Les offensives populistes ne connaissent pas le même sort selon qu’elles sont lancées dans un canton ou sur le plan fédéral. C’est en tout cas la conclusion qu’on peut tirer en comparant les parcours contrastés de quelques initiatives s’en prenant à l’islam.
A Fribourg, le Grand Conseil a invalidé ce printemps l’initiative populaire de l’UDC contre la création d’un Centre islam et société à l’Université. Il s’est notamment rangé à l’avis de droit du professeur Pascal Mahon, qui estime que le texte est discriminatoire à l’égard de l’islam. Dans leur majorité, les députés fribourgeois n’ont pas voulu «rendre les citoyens complices d’une violation de la Constitution fédérale», ni «tomber dans un populisme de mauvais aloi».
On aimerait bien que les Chambres fédérales fassent preuve d’autant de conscience politique dans l’examen des initiatives populaires… Cela aurait notamment évité à la Suisse, lors du vote sur l’interdiction des minarets, d’être la risée et la honte de toute l’Europe et même au-delà. Mais non. Nos représentants à Berne n’avaient pas trouvé matière à invalider cette initiative. L’attitude responsable manifestée en 1996 pour stopper l’initiative des Démocrates suisses s’en prenant au droit d’asile est restée isolée. Plusieurs textes contraires aux droits fondamentaux ont depuis lors été soumis au peuple, se retrouvant désormais, pour certains d’entre eux, gravés dans la Constitution fédérale.
Mais faire de la politique au niveau national ou dans les cantons, ce n’est pas le même combat. «Ce n’est pas parce qu’on trouve dans la Constitution fédérale des clauses discriminatoires à l’égard de certaines communautés religieuses, l’islam en particulier, comme celle qui interdit la construction de minarets sur le territoire suisse (art.72 al. 3 Cst.), que les Constitutions cantonales peuvent aussi en contenir», assènent Pascal Mahon et Federica Steffanini dans leur avis de droit. Une réalité helvétique qui, vue de l’extérieur, doit paraître pour le moins schizophrénique…
Le Tribunal fédéral avait d’ailleurs considéré comme discriminatoire une disposition tessinoise interdisant aux ecclésiastiques d’accéder à certaines charges publiques… tandis que la Constitution fédérale alors en vigueur (c’était avant 1999) interdisait elle-même aux non-laïcs d’être membres du Conseil national. L’avis de droit susmentionné cite aussi le cas d’une révision de la Constitution genevoise, qui voulait réserver aux laïcs l’accès à la Cour des comptes, avant de se faire refuser la garantie fédérale en 2007. La décision émanait de l’Assemblée fédérale, dont les membres, on l’a vu, ne manifestent pas toujours les mêmes scrupules dans l’analyse des initiatives populaires fédérales…
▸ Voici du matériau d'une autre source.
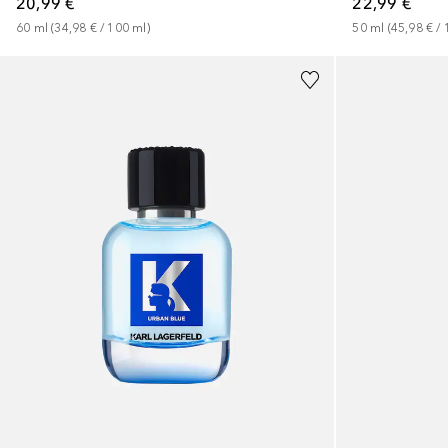
20,99 €
22,99 €
60
ml
 (
34,98 €
 / 
100
ml
)
50
ml
 (
45,98 €
 / 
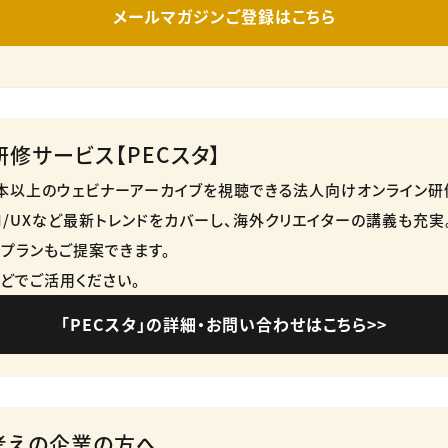
メールマガジンご登録はこちら
修サービス【PECスタ】
50本以上のウェビナーアーカイブを視聴できる法人向けオンライン研修
・UI/UXなど最新トレンドをカバーし、海外クリエイターの講義も充実
プランもご提案できます。​
どでご活用ください。​
「PECスタ」の詳細・お問い合わせはこちら>>
考えの企業の方へ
Il était en revanche bien dans la logique politicienne fédérale d’accorder en 2015 la garantie à un article de la Constitution tessinoise intitulé «Interdiction de se dissimuler le visage», qui vise le port de cagoules lors de manifestations ainsi que de la burqa. Les autorités y ont vu une possibilité d’interprétation conforme au droit, inspirée par une décision de la CrEDH favorable à une loi française au contenu semblable.
A Fribourg, dans l’affaire du Centre islam et société, le législatif a préféré suivre l’exemple de son homologue du canton de Thurgovie. Ce dernier a invalidé une initiative interdisant d’utiliser des manuels scolaires religieux au contenu mysogyne, raciste ou meurtrier. Elle ne mentionnait pas une religion en particulier, mais l’exposé des motifs s’en prenait clairement à l’islam. Et elle n’avait pas trouvé grâce non plus auprès du TF, qui avait donné raison au Parlement thurgovien.